After the surgery, three different appendix cancer specialists told us the same thing: do six months of FOLFOX chemotherapy. But when we pushed, they were honest about why. It was basically fifty-fifty. The cancer had about the same odds of coming back with or without the chemo, and they treated it like colon cancer because they did not have anything better to offer. That did not sit well with us.

That is when Deborah Shelton told us about a study coming out of MD Anderson by Dr. Shen, one that had not even been published yet. So we made the trip to MD Anderson Cancer Center in Houston, one of the few places doing real research on this disease. We flew out in early March and spent several days in tests and consults.

Dr. Shen did not recommend chemotherapy, and unlike everyone else, he had the data to back it up. He walked us through his research in person, well before it was published. It was one of the largest studies ever done on early-stage appendix cancer, and it found no survival benefit from chemotherapy after surgery, even for patients flagged as high risk by colon cancer rules. For David’s subtype and stage, there was no evidence chemo would lower his risk. He was clear this was specific to David’s situation. If David had been stage 4, he would have recommended chemo first to shrink the tumor before surgery, but only three months of it, not six. I wrote more about this study and what it means for patients here.

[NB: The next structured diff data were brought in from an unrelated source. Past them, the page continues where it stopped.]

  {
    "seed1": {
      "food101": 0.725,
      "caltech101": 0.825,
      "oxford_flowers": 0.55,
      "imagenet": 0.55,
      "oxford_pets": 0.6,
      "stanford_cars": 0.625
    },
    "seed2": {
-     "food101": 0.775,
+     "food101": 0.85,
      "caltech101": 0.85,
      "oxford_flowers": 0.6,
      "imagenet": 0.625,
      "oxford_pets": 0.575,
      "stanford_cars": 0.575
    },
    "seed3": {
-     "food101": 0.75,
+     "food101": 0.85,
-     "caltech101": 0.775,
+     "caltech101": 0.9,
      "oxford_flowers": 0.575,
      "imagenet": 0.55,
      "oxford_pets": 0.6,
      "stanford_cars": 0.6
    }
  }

That was data we could trust.

Dr. Shen also ordered genomic sequencing on David’s tumor. It built a personalized DNA profile, so his blood could be checked for tiny signs of recurrence long before a scan would ever pick them up.

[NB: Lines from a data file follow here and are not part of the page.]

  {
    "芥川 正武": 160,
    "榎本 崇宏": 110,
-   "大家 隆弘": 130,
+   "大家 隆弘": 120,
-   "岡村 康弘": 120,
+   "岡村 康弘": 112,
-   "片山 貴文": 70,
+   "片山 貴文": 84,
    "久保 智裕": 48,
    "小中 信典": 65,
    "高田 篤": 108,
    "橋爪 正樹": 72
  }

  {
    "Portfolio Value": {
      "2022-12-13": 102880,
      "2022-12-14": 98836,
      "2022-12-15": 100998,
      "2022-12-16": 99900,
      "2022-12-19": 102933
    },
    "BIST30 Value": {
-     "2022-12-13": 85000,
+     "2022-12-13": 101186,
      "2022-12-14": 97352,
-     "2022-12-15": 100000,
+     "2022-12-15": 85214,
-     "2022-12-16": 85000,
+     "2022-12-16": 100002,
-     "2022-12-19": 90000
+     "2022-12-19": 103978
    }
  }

With that research in hand, David made his call: no chemo, observation only.

Observation, not chemo

By April 2024, Dr. Shen confirmed the genomic results backed up his recommendation, and David officially moved into observation. He recovered well. Three weeks later we were back in the camper, headed for the life we loved, with a stop in Orlando to see our daughter.

Why I built APPENDICURE

After months of phone calls, research, and sleepless nights, I realized our story was not special. It was just lucky. We caught it early. We found the right people. We learned to ask for data instead of taking assumptions at face value. Most patients never get that head start, and most have no idea where to begin.

That is why I built APPENDICURE: to make the path clearer for the people who come after us.

This site is built for patients and caregivers, by someone who has lived it. It is a place to find credible information, real support, and stories of survival, without the confusion and misinformation that follow this disease around.

In October 2024, we sold our house and moved to Oak Island, North Carolina. Nothing puts life in perspective like a cancer diagnosis.

Now I look out at the ocean every morning and think about how close we came to missing this view, and how many people never get that miracle phone call after a routine colonoscopy. I hope APPENDICURE can be the place where patients and caregivers find answers they can actually understand.